The Church of St. Vincent in Škaljari is a representative, 19th-century ecclesiastical building, commissioned by Trifun Ziffra and a listed cultural property. The church was part of the Ziffra family’s residential complex, including the now-dilapidated summer house, as well as a long, canopied alley that formerly connected the house, church and gardens with the seashore. The only structure preserved in the complex is the church itself, currently in deteriorated state.
The main façade of the church was constructed in regular courses of Korčula limestone and decorated with Gothic windows, a stone rose window and an entrance portal with a lavish bas-relief. In addition to these openings that are assumed to originate from an earlier sacred building, the main façade’s significance also lies in the presence of a spolium in the shape of a symbol associated with the Flagellant brotherhood of St. Cross.
The church interior is divided into three vaulted bays by sets of pilasters and arches. The remains of a tomb in front of the altar area, original paving of Đurići limestone arranged in a diagonal chess field, the remains of a choir gallery and of an altar with a stone partition fence are also noteworthy. A lavish marble altar with four angel sculptures used to represent the most significant interior element, formerly brought from the Church of Our Lady of Angel in the Old Town of Kotor, once the church was no longer in use. Today the altar is kept in the Church of St. Nicholas in Perast.
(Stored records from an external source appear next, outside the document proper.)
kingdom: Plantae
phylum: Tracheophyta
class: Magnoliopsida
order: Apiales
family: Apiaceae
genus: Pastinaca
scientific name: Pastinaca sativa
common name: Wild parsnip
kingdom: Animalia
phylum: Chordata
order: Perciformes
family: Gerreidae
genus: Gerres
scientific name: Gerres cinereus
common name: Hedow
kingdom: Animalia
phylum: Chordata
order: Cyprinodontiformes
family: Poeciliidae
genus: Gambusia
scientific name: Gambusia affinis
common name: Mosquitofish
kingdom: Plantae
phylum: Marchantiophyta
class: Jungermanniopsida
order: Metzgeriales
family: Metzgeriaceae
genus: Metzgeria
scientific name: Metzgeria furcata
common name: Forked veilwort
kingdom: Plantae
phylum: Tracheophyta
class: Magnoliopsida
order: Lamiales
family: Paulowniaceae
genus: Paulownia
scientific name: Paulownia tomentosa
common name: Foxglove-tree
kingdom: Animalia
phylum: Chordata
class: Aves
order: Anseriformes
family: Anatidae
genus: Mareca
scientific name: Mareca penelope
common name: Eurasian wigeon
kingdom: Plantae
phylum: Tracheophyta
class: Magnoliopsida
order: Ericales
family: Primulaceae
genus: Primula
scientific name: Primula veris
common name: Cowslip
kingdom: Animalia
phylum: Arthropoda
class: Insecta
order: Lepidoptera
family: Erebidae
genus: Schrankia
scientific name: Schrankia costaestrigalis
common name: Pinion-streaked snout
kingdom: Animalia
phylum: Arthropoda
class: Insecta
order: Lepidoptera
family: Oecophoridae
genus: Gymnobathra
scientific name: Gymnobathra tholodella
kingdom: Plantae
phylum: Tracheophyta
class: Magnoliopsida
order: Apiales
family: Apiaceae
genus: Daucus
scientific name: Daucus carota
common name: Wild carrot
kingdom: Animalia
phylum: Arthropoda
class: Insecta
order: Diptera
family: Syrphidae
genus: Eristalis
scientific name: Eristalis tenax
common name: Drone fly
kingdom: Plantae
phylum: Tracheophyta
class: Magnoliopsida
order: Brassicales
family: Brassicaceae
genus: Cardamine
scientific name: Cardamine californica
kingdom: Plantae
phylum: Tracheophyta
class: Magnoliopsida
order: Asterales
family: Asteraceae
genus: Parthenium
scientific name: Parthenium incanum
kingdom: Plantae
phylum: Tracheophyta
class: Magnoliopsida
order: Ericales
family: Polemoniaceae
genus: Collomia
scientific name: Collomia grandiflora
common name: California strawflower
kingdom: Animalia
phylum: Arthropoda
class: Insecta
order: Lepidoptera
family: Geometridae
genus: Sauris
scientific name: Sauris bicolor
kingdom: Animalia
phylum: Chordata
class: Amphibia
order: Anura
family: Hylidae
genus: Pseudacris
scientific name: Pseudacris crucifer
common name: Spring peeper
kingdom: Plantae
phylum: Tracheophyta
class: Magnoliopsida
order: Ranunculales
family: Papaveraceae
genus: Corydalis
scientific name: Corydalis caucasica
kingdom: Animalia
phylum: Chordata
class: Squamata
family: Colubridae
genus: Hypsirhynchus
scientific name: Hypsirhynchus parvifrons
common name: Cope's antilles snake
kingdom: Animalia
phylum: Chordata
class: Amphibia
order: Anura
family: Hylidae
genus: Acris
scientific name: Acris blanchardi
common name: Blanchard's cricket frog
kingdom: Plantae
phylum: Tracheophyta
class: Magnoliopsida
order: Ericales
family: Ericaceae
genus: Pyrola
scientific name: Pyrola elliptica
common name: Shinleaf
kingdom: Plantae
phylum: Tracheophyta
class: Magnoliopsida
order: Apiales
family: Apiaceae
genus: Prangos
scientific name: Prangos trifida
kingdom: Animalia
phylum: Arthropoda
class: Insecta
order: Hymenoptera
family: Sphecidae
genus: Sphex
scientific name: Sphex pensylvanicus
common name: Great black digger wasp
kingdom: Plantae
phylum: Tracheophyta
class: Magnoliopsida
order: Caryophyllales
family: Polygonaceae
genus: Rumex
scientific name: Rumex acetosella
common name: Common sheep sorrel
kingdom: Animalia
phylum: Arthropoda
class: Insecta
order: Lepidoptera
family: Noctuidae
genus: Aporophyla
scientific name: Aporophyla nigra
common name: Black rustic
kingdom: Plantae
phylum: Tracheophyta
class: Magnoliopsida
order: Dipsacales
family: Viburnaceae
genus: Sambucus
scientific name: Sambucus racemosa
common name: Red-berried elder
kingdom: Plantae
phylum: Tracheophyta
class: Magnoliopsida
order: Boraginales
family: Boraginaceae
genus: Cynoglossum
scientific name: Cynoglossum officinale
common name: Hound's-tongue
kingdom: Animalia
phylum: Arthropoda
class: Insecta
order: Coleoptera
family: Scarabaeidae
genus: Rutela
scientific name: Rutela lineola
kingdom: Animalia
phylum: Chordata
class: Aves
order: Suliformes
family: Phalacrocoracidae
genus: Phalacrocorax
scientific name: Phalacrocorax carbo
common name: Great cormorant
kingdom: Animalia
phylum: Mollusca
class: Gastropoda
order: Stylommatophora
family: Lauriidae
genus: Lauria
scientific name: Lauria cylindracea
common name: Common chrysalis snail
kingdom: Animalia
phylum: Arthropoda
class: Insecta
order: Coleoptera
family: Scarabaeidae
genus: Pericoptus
Despite substantial damage that arose during the 1979 earthquake, the main body of the building has been preserved, but remains statically endangered. During 2019 and 2020, PROJEKTOR carried out archival and architectural research on the church and the residential complex of the Ziffra family, on the basis of which a conservation project has been executed for the reconstruction of the building. The proposed interventions have been separated into two phases, with the first phase putting forward an immediate intervention aiming at preventing further degradation and collapse of the church, and the second phase featuring the complete reconstruction and restoration of lost building elements.
The proposed conservation measures concern reinforcement of foundations, reconstruction of arches and vaults, restoration of stone and plastered surfaces, reconstruction of the choir gallery and the altar, as well as the landscaping of the entrance plateau and the church environs.